Hong Kong's Hang Seng Index reversed earlier gains to trade lower by 0.22 percent by 3:00 p.m. Mainland China markets closed the session lower, with the Shanghai Composite down 0.45 percent, or 13.9514 points, at 3,061.7242, and the Shenzhen Composite tumbling 2.12 percent, or 38.7526 points, to close at 1.789.4676.

HNA Group is negotiating a stake in Hong Kong-listed Value Partners Group, an asset management company, according to reports. Shares of Value Partners were down 4.84 percent.

Cathay Pacific denied a report from the South China Morning Post that the airline would cut 200 more jobs than the original 600 it said it would cut on Monday.

"The number of redundancies resulting from the transformation programme is around 600, as we announced to our people and the public yesterday. Rumors of other figures are incorrect," a spokesperson from Cathay Pacific told CNBC in an email.

Cathay shares were softer, trading down by 1.21 percent at 2:50 p.m. HK/SIN.

In Singapore, trade of Noble Group was halted after shares of the company fell almost 32 percent. Shares of the company sank after S&P Global Ratings downgraded the commodity trader's credit rating to CCC-plus. Reuters also reported, citing sources, that Sinochem had decided to stop pursuing a stake in the company due to Noble's shaky outlook.

In other currency news, the dollar gained against a basket of currencies. The dollar index last traded at 97.027, off the six-month low it reached in the last session.

Meanwhile, the common currency hit a six-month high in the previous session following comments from the German Chancellor Angela Merkel about euro weakness.
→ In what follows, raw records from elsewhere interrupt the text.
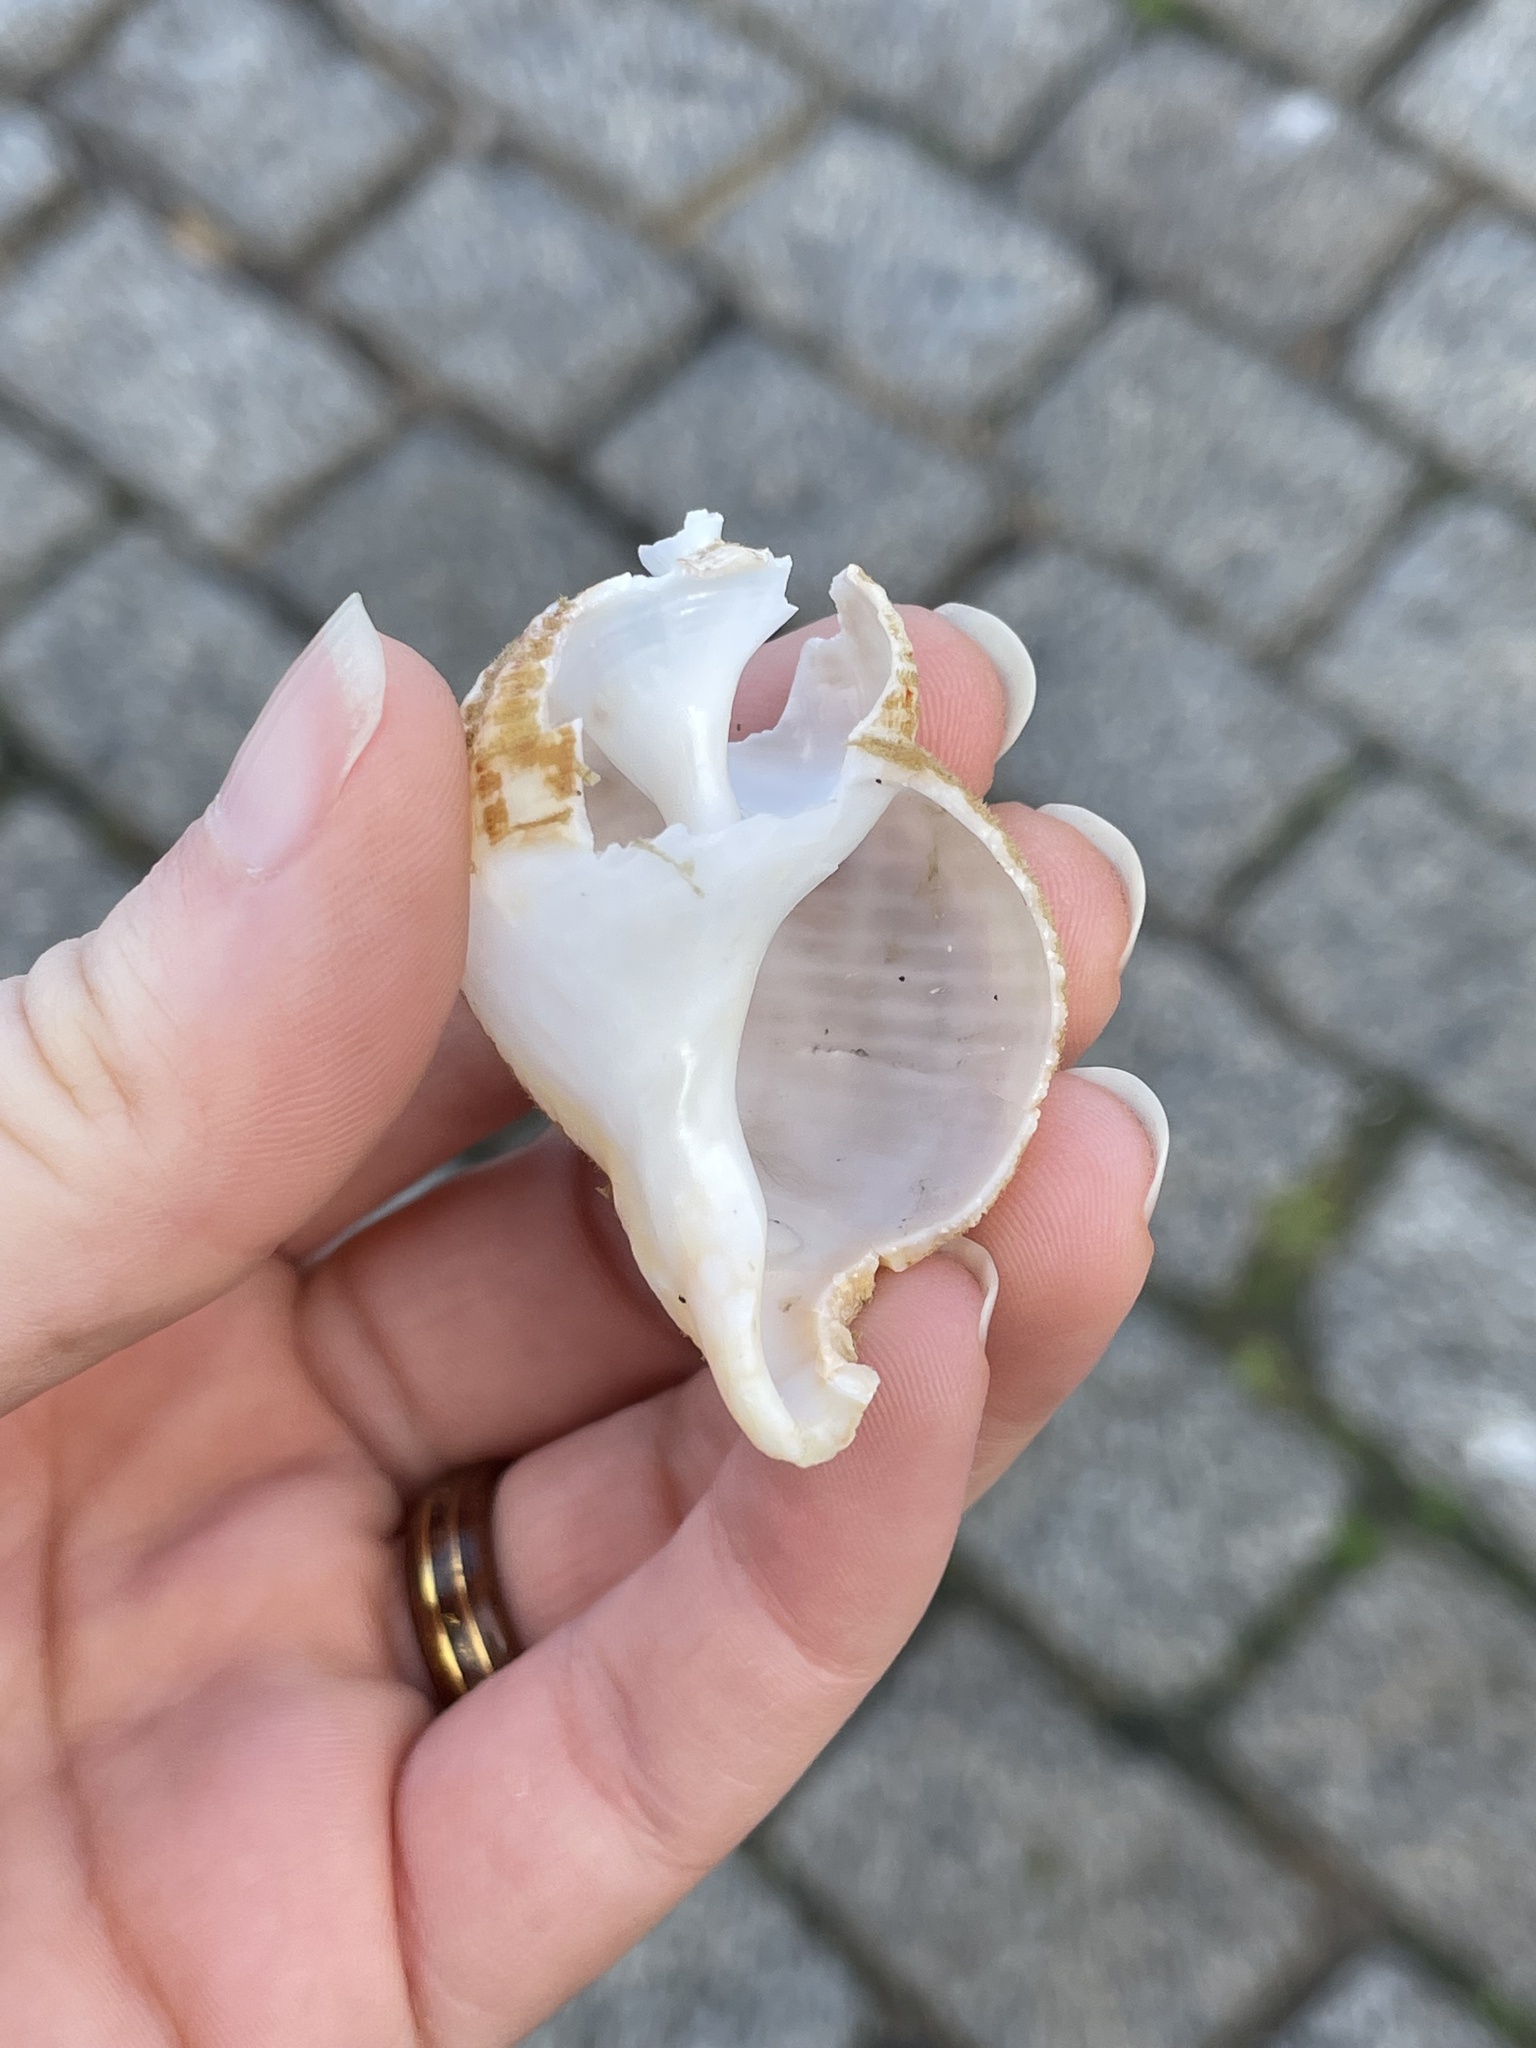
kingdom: Animalia
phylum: Mollusca
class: Gastropoda
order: Neogastropoda
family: Buccinidae
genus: Buccinum
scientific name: Buccinum undatum
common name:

She said that her country's huge trade surplus was due to a "too weak" euro, Reuters reported.

The euro traded at $1.229 at 2:50 p.m. HK/SIN.

Oil prices declined after rising to a one-month high in the last session on hopes that OPEC-led output cuts could be further deepened. Benchmark Brent crude fell 0.85 percent to trade at $53.41 a barrel and U.S. crude declined 0.84 percent to trade at $50.70.

In economic news, Singapore CPI data for the month of April increased by 0.4 percent on year, compared with the 0.7 percent forecast in a Reuters poll. The lower-than-expected inflation figures were attributed in part to declining rents.

Stateside, equities gained across the board in the last session as tech and defense stocks made substantial gains.